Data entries
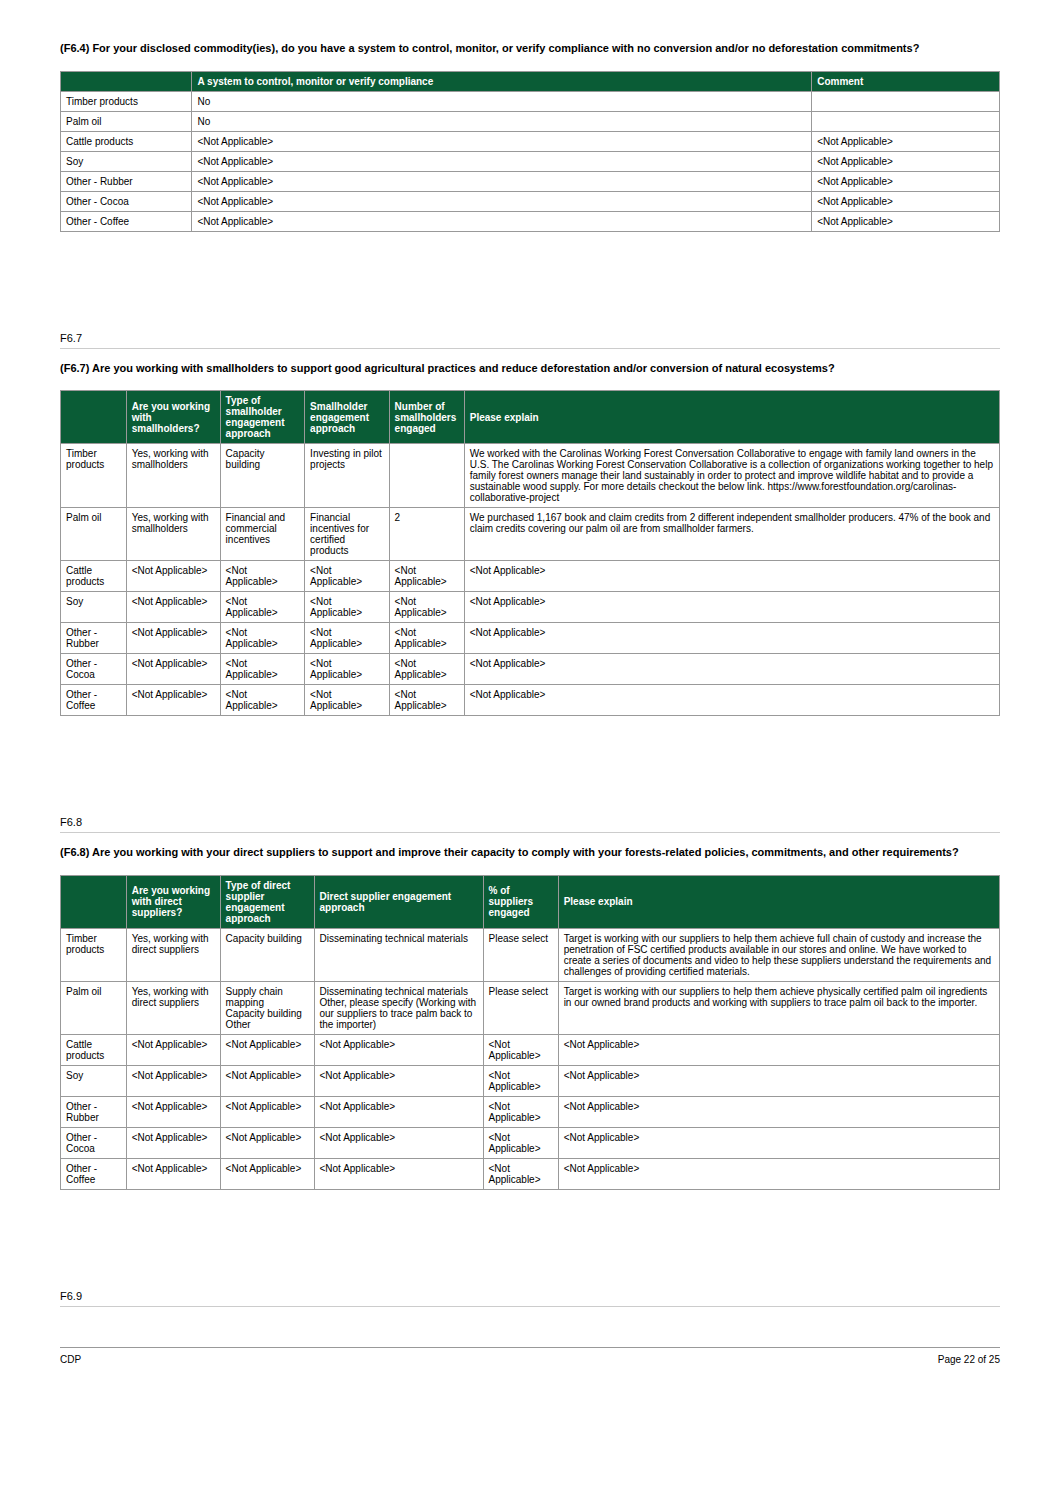(F6.4) For your disclosed commodity(ies), do you have a system to control, monitor, or verify compliance with no conversion and/or no deforestation commitments?
| | A system to control, monitor or verify compliance | Comment |
| --- | --- | --- |
| Timber products | No | |
| Palm oil | No | |
| Cattle products | <Not Applicable> | <Not Applicable> |
| Soy | <Not Applicable> | <Not Applicable> |
| Other - Rubber | <Not Applicable> | <Not Applicable> |
| Other - Cocoa | <Not Applicable> | <Not Applicable> |
| Other - Coffee | <Not Applicable> | <Not Applicable> |
F6.7
(F6.7) Are you working with smallholders to support good agricultural practices and reduce deforestation and/or conversion of natural ecosystems?
| | Are you working with smallholders? | Type of smallholder engagement approach | Smallholder engagement approach | Number of smallholders engaged | Please explain |
| --- | --- | --- | --- | --- | --- |
| Timber products | Yes, working with smallholders | Capacity building | Investing in pilot projects | | We worked with the Carolinas Working Forest Conversation Collaborative to engage with family land owners in the U.S. The Carolinas Working Forest Conservation Collaborative is a collection of organizations working together to help family forest owners manage their land sustainably in order to protect and improve wildlife habitat and to provide a sustainable wood supply. For more details checkout the below link. https://www.forestfoundation.org/carolinas-collaborative-project |
| Palm oil | Yes, working with smallholders | Financial and commercial incentives | Financial incentives for certified products | 2 | We purchased 1,167 book and claim credits from 2 different independent smallholder producers. 47% of the book and claim credits covering our palm oil are from smallholder farmers. |
| Cattle products | <Not Applicable> | <Not Applicable> | <Not Applicable> | <Not Applicable> | <Not Applicable> |
| Soy | <Not Applicable> | <Not Applicable> | <Not Applicable> | <Not Applicable> | <Not Applicable> |
| Other - Rubber | <Not Applicable> | <Not Applicable> | <Not Applicable> | <Not Applicable> | <Not Applicable> |
| Other - Cocoa | <Not Applicable> | <Not Applicable> | <Not Applicable> | <Not Applicable> | <Not Applicable> |
| Other - Coffee | <Not Applicable> | <Not Applicable> | <Not Applicable> | <Not Applicable> | <Not Applicable> |
F6.8
(F6.8) Are you working with your direct suppliers to support and improve their capacity to comply with your forests-related policies, commitments, and other requirements?
| | Are you working with direct suppliers? | Type of direct supplier engagement approach | Direct supplier engagement approach | % of suppliers engaged | Please explain |
| --- | --- | --- | --- | --- | --- |
| Timber products | Yes, working with direct suppliers | Capacity building | Disseminating technical materials | Please select | Target is working with our suppliers to help them achieve full chain of custody and increase the penetration of FSC certified products available in our stores and online. We have worked to create a series of documents and video to help these suppliers understand the requirements and challenges of providing certified materials. |
| Palm oil | Yes, working with direct suppliers | Supply chain mapping Capacity building Other | Disseminating technical materials Other, please specify (Working with our suppliers to trace palm back to the importer) | Please select | Target is working with our suppliers to help them achieve physically certified palm oil ingredients in our owned brand products and working with suppliers to trace palm oil back to the importer. |
| Cattle products | <Not Applicable> | <Not Applicable> | <Not Applicable> | <Not Applicable> | <Not Applicable> |
| Soy | <Not Applicable> | <Not Applicable> | <Not Applicable> | <Not Applicable> | <Not Applicable> |
| Other - Rubber | <Not Applicable> | <Not Applicable> | <Not Applicable> | <Not Applicable> | <Not Applicable> |
| Other - Cocoa | <Not Applicable> | <Not Applicable> | <Not Applicable> | <Not Applicable> | <Not Applicable> |
| Other - Coffee | <Not Applicable> | <Not Applicable> | <Not Applicable> | <Not Applicable> | <Not Applicable> |
F6.9
CDP Page 22 of 25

Problem details
The result should be every line of the data, reproduced exactly, with the images removed.

Your solution
(F6.4) For your disclosed commodity(ies), do you have a system to control, monitor, or verify compliance with no conversion and/or no deforestation commitments?
| | A system to control, monitor or verify compliance | Comment |
| --- | --- | --- |
| Timber products | No | |
| Palm oil | No | |
| Cattle products | <Not Applicable> | <Not Applicable> |
| Soy | <Not Applicable> | <Not Applicable> |
| Other - Rubber | <Not Applicable> | <Not Applicable> |
| Other - Cocoa | <Not Applicable> | <Not Applicable> |
| Other - Coffee | <Not Applicable> | <Not Applicable> |
F6.7
(F6.7) Are you working with smallholders to support good agricultural practices and reduce deforestation and/or conversion of natural ecosystems?
| | Are you working with smallholders? | Type of smallholder engagement approach | Smallholder engagement approach | Number of smallholders engaged | Please explain |
| --- | --- | --- | --- | --- | --- |
| Timber products | Yes, working with smallholders | Capacity building | Investing in pilot projects | | We worked with the Carolinas Working Forest Conversation Collaborative to engage with family land owners in the U.S. The Carolinas Working Forest Conservation Collaborative is a collection of organizations working together to help family forest owners manage their land sustainably in order to protect and improve wildlife habitat and to provide a sustainable wood supply. For more details checkout the below link. https://www.forestfoundation.org/carolinas-collaborative-project |
| Palm oil | Yes, working with smallholders | Financial and commercial incentives | Financial incentives for certified products | 2 | We purchased 1,167 book and claim credits from 2 different independent smallholder producers. 47% of the book and claim credits covering our palm oil are from smallholder farmers. |
| Cattle products | <Not Applicable> | <Not Applicable> | <Not Applicable> | <Not Applicable> | <Not Applicable> |
| Soy | <Not Applicable> | <Not Applicable> | <Not Applicable> | <Not Applicable> | <Not Applicable> |
| Other - Rubber | <Not Applicable> | <Not Applicable> | <Not Applicable> | <Not Applicable> | <Not Applicable> |
| Other - Cocoa | <Not Applicable> | <Not Applicable> | <Not Applicable> | <Not Applicable> | <Not Applicable> |
| Other - Coffee | <Not Applicable> | <Not Applicable> | <Not Applicable> | <Not Applicable> | <Not Applicable> |
F6.8
(F6.8) Are you working with your direct suppliers to support and improve their capacity to comply with your forests-related policies, commitments, and other requirements?
| | Are you working with direct suppliers? | Type of direct supplier engagement approach | Direct supplier engagement approach | % of suppliers engaged | Please explain |
| --- | --- | --- | --- | --- | --- |
| Timber products | Yes, working with direct suppliers | Capacity building | Disseminating technical materials | Please select | Target is working with our suppliers to help them achieve full chain of custody and increase the penetration of FSC certified products available in our stores and online. We have worked to create a series of documents and video to help these suppliers understand the requirements and challenges of providing certified materials. |
| Palm oil | Yes, working with direct suppliers | Supply chain mapping Capacity building Other | Disseminating technical materials Other, please specify (Working with our suppliers to trace palm back to the importer) | Please select | Target is working with our suppliers to help them achieve physically certified palm oil ingredients in our owned brand products and working with suppliers to trace palm oil back to the importer. |
| Cattle products | <Not Applicable> | <Not Applicable> | <Not Applicable> | <Not Applicable> | <Not Applicable> |
| Soy | <Not Applicable> | <Not Applicable> | <Not Applicable> | <Not Applicable> | <Not Applicable> |
| Other - Rubber | <Not Applicable> | <Not Applicable> | <Not Applicable> | <Not Applicable> | <Not Applicable> |
| Other - Cocoa | <Not Applicable> | <Not Applicable> | <Not Applicable> | <Not Applicable> | <Not Applicable> |
| Other - Coffee | <Not Applicable> | <Not Applicable> | <Not Applicable> | <Not Applicable> | <Not Applicable> |
F6.9
CDP Page 22 of 25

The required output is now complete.